Mantengo en mi mente la imagen de Ricardo Melgar cruzando el patio de la escuela, el rumor acucioso de sus clases en el aula, el formidable paréntesis que nos concedió el tiempo para hacernos amigos. Pero la noche siempre estuvo presente, particularmente en sus cursos matutinos, en los que siempre dejó la puerta abierta para que entraran con su hechizo los ecos nocturnales. Nunca hay una realidad última y el antropólogo de izquierda desistió de cualquier expresión totalitaria del pensamiento.

Pocos días antes de su muerte soñé con Ricardo, fue un sueño que lo ubicaba en la selva, rodeado de vegetación y alumnos; el profesor encabezaba lo que probablemente era una práctica de campo. Desde luego, anochecía y yo podía escuchar el bullicio de los loros que poco a poco se apagaba. A la mañana siguiente quise hablar con él. Dahil, su hija, me proporcionó el número de un celular para comunicarme a Cuernavaca. Tuvimos una larga conversación, un poco de recuerdos comunes, pero sobre todo él me habló de la incertidumbre por la que atravesaba, de cómo abordaba la enfermedad desde el trabajo antropológico ¿Por qué ese sueño misterioso irrumpió y dio continuidad a una charla interrumpida varios años atrás? No lo sé, la noche con sus pasajes oníricos y sus vasos comunicantes nos plantean interrogaciones que probablemente nunca podremos contestar, allí está uno de sus encantos y una de las fronteras de nuestra frágil epistemología. El ethos romántico y el sueño recobraron una presencia que estuvo implícita desde los primeros encuentros con el profesor de antropología. Ricardo había redactado una autoetnografía: “Me falta el aire”, un lúcido testimonio de cómo vivir y sobrevivir al Covid-19. En el párrafo final de su texto aparece el siguiente mensaje:

 

La principal certeza que poseo es que vivo “la edad del desprendimiento”, esa misma que un colega mayor que ya partió me dijo que alcanzaría. Anotaré una segunda certeza: el entusiasmo y la lucha siguen presentes gracias a nuestro tejido relacional. El filósofo de Tréveris, alguna vez escribió que todo ser humano es hechura de sus relaciones sociales y sin proponérselo, nos brindó un acertado prisma al saber antropológico y, por tanto, a la autoetnografía. Eso caracteriza mi escritura y mi trayecto de vida.

Qué se pide:
1 > ¿Cómo se traduce al inglés esta oración del fragmento seleccionado: «Nunca hay una realidad última y el antropólogo de izquierda desistió de cualquier expresión totalitaria del pensamiento.»?
2 > Responde según el fragmento seleccionado:
(a) ¿En qué cursos de Ricardo estuvo particularmente presente la noche?
(b) ¿Qué título tiene la autoetnografía que redactó Ricardo?
(c) ¿Cuál es la principal certeza que se declara en el último párrafo?
3 > ¿Puedes continuar el fragmento seleccionado sobre Ricardo Melgar a partir de su última oración?

Datos mostrados:
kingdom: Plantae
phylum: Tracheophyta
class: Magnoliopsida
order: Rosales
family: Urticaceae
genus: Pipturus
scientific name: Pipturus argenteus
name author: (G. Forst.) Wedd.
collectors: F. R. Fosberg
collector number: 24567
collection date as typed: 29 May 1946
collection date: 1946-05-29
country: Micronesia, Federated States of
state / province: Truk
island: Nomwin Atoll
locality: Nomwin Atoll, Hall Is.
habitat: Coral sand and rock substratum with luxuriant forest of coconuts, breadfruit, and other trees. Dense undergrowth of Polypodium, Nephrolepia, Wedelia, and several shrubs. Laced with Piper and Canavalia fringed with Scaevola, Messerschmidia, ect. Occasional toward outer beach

Respuestas por tarea:
1 > There is never an ultimate reality, and the leftist anthropologist gave up any totalitarian expression of thought.

2 >
(a) En sus cursos matutinos.
(b) “Me falta el aire”.
(c) Que se vive “la edad del desprendimiento”.

3 >
Un día después le comenté:

 

Leí tu etnografía personal. Es conmovedora. Es bueno saber que no siempre viajamos solos. Creo que hoy me seguirás acompañando en mi sueño.

 

Una semana después me escribe:

 

Querido Sergio Raúl: anoche tuve una pesadilla asociada a la carencia imaginaria del oxígeno y mi indefensión. Hoy en la mañana me dije: somos hechura de muchos sueños y algunas pesadillas.   

 

Las palabras de Ricardo revelan a un ser que ha rehuido a la monotonía de lo sistemático y que dentro de sus afectos intelectuales ha insertado las inquietantes moléculas del pensamiento no integrado a las iglesias que nos venden falsas certezas, incluidas las iglesias de la política. La búsqueda del comienzo y del final es la más importante de cuantas deban emprenderse. Regresar a nosotros mismos, aún cerca de la muerte, recomenzar después de los periplos ideológicos, es un acto de justicia vital, una experiencia que quizá constituye el único medio de aprender; es una manera de mantenernos fieles, de no desertar, pero de tomar distancia de lo inculcado. “Somos hechura de nuestros sueños y algunas pesadillas”, esa afirmación encierra una forma de alcanzar la realidad en que se vive, una manera de deslizarse en el tiempo de manera digna, una actitud plena y coherente para abordar, en cualquiera de sus capítulos, el relato de lo que hemos sido.

El cielo de las utopías también está en esa noche que alguna vez deberemos poblar.

Ricardo Melgar Bao, Lima, 2011
Imagen 2. Ricardo Melgar Bao, Lima, 2011.